*AIM OF THE EXERCISE*.
Show every line in the entries below where the word "bare" appears.

*EXERCISE MATERIALS*.
- - - - -

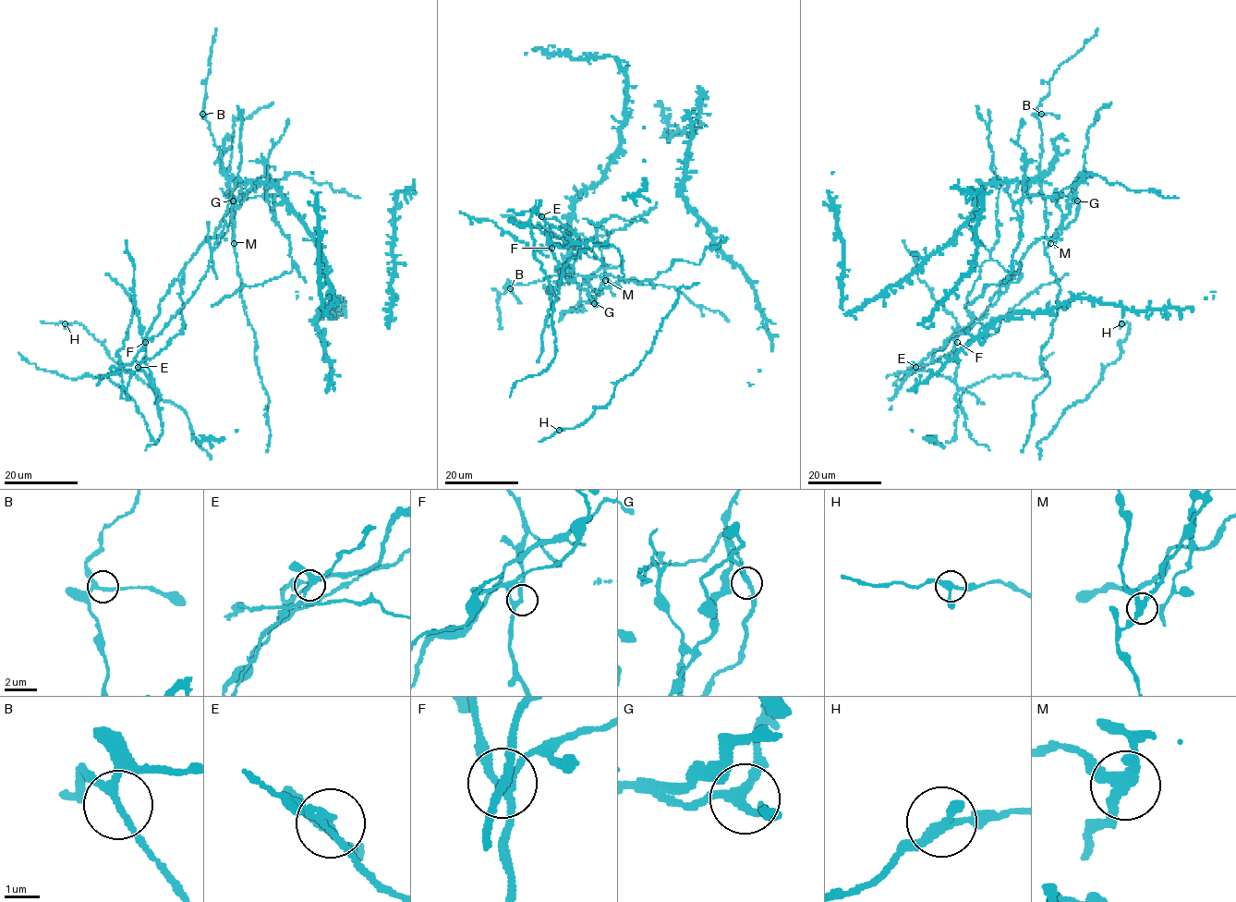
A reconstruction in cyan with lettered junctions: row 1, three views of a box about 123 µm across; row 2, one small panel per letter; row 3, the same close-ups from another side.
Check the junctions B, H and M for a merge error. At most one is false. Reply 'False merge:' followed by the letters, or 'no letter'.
False merge: M

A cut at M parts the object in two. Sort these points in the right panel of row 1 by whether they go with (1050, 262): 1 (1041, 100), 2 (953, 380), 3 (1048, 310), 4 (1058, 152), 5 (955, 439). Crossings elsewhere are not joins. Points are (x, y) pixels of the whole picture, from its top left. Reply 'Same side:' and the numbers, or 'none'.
Same side: 1, 3, 4, 5

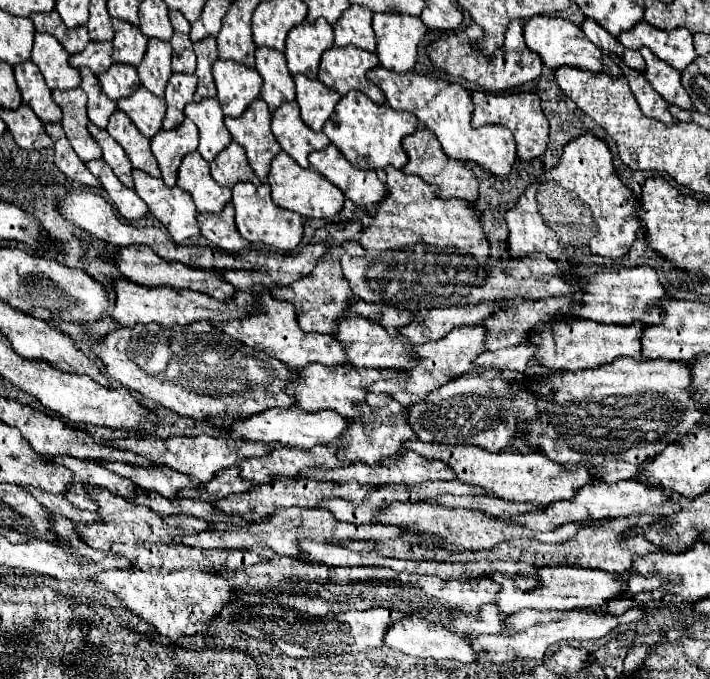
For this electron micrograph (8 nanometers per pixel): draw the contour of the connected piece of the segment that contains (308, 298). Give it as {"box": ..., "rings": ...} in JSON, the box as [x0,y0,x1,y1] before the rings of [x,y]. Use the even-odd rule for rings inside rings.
{"box":[274,251,352,335],"rings":[[[340,251],[326,253],[316,263],[312,273],[304,275],[302,279],[298,279],[296,283],[292,283],[288,287],[276,289],[274,297],[278,297],[280,301],[290,301],[296,307],[296,315],[298,315],[298,323],[300,323],[302,331],[318,331],[318,333],[334,335],[334,327],[338,327],[338,319],[342,319],[352,305],[352,289],[350,289],[346,277],[342,275]]]}

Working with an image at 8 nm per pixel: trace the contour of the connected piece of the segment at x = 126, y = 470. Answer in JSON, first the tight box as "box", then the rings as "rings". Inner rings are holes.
{"box":[102,461,198,499],"rings":[[[112,461],[112,463],[102,463],[106,467],[110,467],[110,471],[130,477],[138,487],[160,493],[168,499],[176,499],[180,489],[194,489],[198,487],[198,483],[194,483],[190,477],[170,469],[170,467],[154,467],[154,469],[144,469],[138,465],[128,465],[128,463],[120,463],[120,461]]]}

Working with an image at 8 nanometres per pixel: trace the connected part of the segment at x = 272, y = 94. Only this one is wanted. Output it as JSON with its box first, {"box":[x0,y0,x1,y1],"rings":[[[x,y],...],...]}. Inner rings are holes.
{"box":[256,47,294,111],"rings":[[[266,47],[256,49],[256,71],[264,79],[260,97],[268,103],[270,111],[276,111],[286,101],[294,101],[294,81],[286,67],[284,53]]]}

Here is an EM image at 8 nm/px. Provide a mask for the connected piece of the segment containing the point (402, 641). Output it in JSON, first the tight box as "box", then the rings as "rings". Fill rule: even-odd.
{"box":[384,617,474,663],"rings":[[[406,617],[402,621],[394,621],[388,631],[386,631],[386,637],[384,637],[384,643],[388,647],[394,647],[394,649],[400,649],[402,653],[412,653],[416,657],[432,657],[432,659],[458,659],[458,661],[464,661],[464,663],[470,663],[474,661],[474,649],[470,647],[470,643],[466,643],[466,635],[462,633],[456,633],[456,631],[450,631],[446,627],[438,627],[438,625],[432,625],[424,619],[414,619],[412,617]]]}

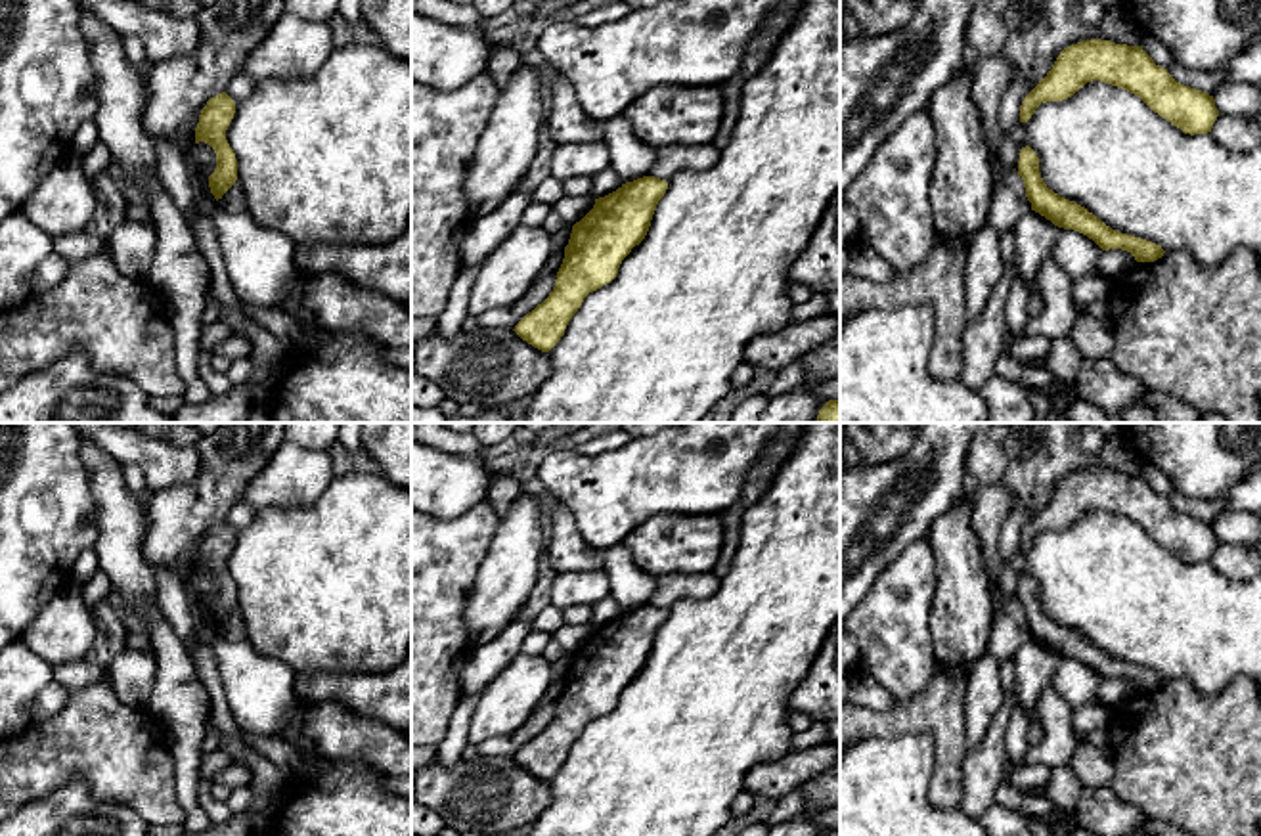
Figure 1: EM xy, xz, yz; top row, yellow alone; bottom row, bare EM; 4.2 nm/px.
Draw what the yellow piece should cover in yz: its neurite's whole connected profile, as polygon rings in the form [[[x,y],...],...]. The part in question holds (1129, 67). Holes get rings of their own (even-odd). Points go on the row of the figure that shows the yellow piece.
[[[1095,38],[1060,52],[1047,77],[1024,98],[1020,122],[1028,122],[1041,103],[1068,99],[1093,80],[1139,96],[1154,113],[1190,136],[1211,132],[1219,117],[1213,96],[1177,82],[1142,46]]]

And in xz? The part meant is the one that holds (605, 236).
[[[643,176],[595,199],[593,209],[572,226],[553,291],[513,331],[549,352],[584,298],[610,283],[622,260],[645,239],[666,189],[666,180]]]

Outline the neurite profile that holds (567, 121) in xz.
[[[557,75],[551,88],[553,99],[545,115],[545,124],[555,143],[603,142],[605,124],[597,122],[582,109],[580,101],[574,98],[570,80]]]

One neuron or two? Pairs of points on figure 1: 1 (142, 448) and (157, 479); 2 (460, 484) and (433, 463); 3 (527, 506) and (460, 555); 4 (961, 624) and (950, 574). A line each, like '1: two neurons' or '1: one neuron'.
1: one neuron
2: one neuron
3: two neurons
4: one neuron

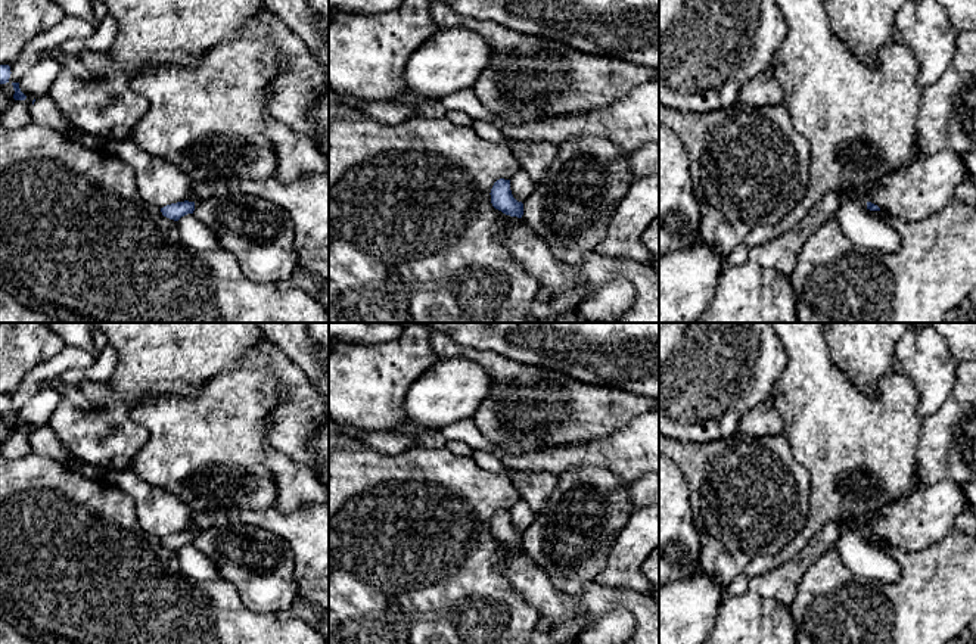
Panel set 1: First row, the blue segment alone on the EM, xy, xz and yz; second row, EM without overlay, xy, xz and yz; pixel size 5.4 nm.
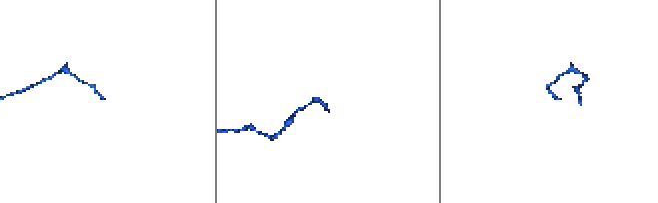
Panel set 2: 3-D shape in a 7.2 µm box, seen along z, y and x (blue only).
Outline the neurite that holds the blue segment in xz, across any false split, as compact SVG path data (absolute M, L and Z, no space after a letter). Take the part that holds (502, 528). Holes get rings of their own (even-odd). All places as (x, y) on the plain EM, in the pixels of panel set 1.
M500 508L491 519L491 533L506 545L522 548L523 533L517 532L510 520L510 510Z

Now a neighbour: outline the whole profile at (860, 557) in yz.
M840 517L836 525L840 531L837 551L852 573L880 582L899 579L899 564L886 551L867 542L867 533L855 526L854 517Z

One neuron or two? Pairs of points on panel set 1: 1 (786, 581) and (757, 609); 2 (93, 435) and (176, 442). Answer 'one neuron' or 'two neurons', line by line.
1: two neurons
2: two neurons

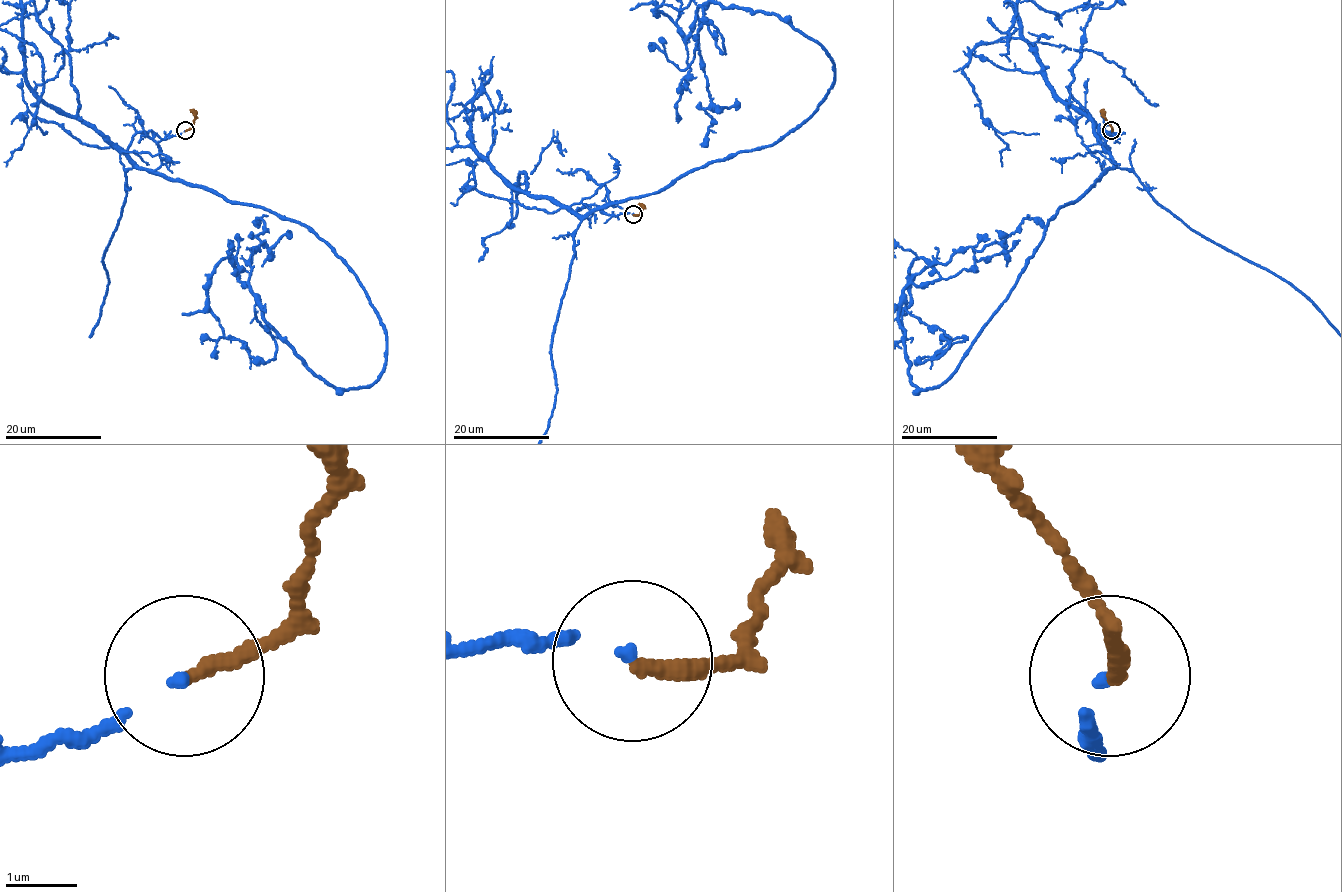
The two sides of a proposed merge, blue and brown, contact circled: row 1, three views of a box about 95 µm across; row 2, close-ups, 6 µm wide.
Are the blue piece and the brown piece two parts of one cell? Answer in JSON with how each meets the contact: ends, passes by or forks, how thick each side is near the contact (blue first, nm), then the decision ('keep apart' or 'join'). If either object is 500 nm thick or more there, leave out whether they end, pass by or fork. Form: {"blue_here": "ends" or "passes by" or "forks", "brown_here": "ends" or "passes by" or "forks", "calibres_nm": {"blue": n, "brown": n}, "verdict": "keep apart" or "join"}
{"blue_here": "ends", "brown_here": "ends", "calibres_nm": {"blue": 100, "brown": 220}, "verdict": "join"}

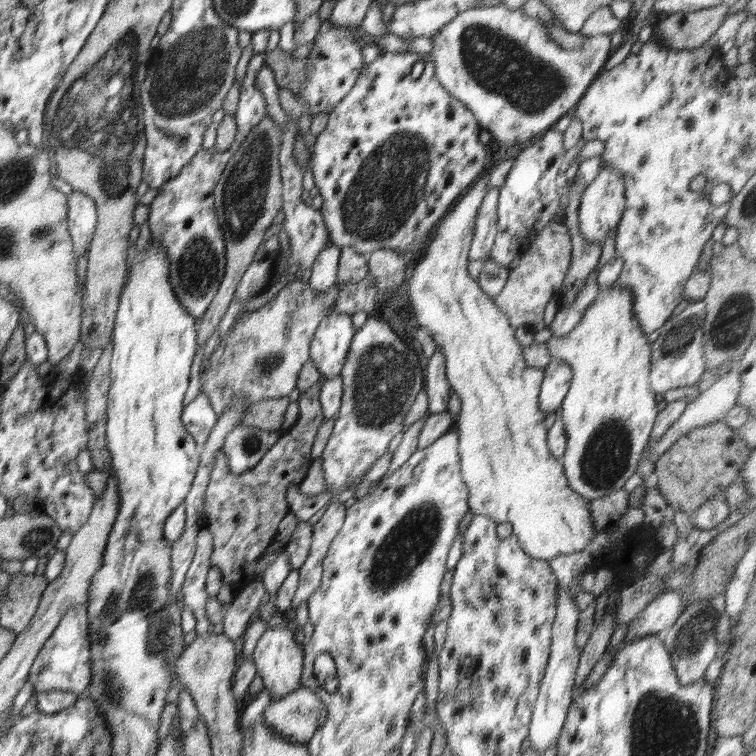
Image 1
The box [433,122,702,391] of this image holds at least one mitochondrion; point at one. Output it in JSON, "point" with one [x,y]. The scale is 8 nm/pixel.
{"point":[678,339]}

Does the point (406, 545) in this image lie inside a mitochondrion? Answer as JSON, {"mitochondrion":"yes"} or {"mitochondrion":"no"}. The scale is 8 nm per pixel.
{"mitochondrion":"yes"}

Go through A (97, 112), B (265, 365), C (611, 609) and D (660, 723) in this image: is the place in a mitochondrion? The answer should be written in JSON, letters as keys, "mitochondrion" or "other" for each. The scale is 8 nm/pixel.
{"A":"mitochondrion","B":"mitochondrion","C":"other","D":"mitochondrion"}

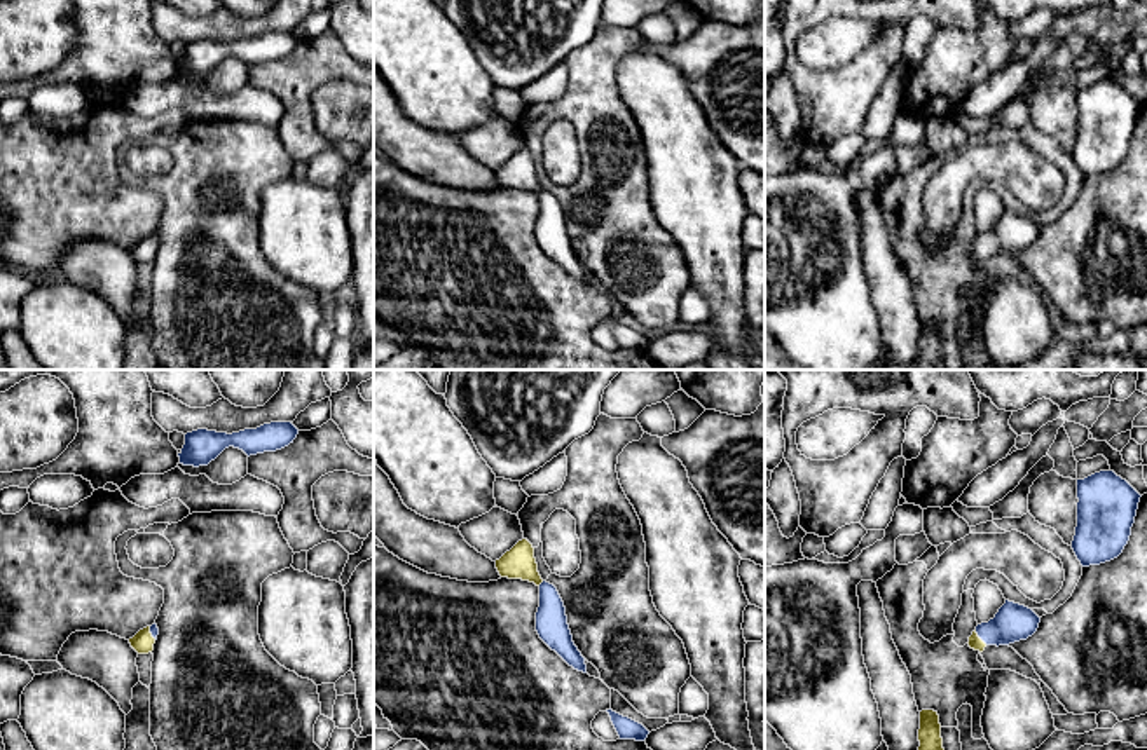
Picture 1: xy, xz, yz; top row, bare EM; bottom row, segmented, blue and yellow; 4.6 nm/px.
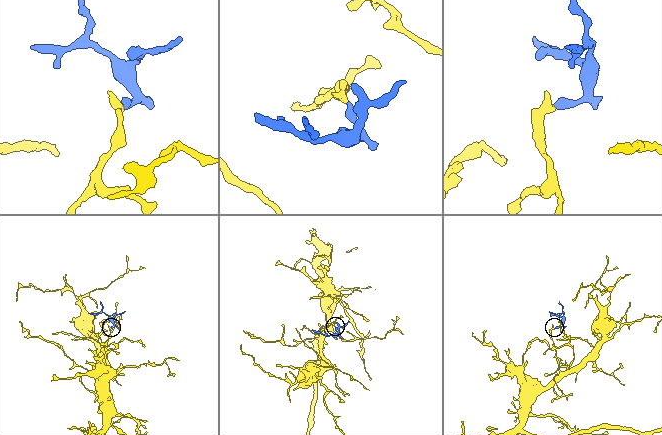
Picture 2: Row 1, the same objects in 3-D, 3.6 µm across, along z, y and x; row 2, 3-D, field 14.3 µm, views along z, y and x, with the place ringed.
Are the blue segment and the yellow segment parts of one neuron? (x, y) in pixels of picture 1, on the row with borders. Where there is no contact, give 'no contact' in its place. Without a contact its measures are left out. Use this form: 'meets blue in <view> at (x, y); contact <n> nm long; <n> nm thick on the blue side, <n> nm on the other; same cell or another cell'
meets blue in yz at (980, 637); contact 90 nm long; 170 nm thick on the blue side, 70 nm on the other; same cell

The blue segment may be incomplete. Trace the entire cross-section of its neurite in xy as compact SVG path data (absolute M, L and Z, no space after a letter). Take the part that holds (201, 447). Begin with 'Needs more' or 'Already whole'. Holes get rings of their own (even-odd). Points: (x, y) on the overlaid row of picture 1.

- - - - -

*ANSWER*.
Figure 1: EM xy, xz, yz; top row, yellow alone; bottom row, bare EM; 4.2 nm/px.
Picture 1: xy, xz, yz; top row, bare EM; bottom row, segmented, blue and yellow; 4.6 nm/px.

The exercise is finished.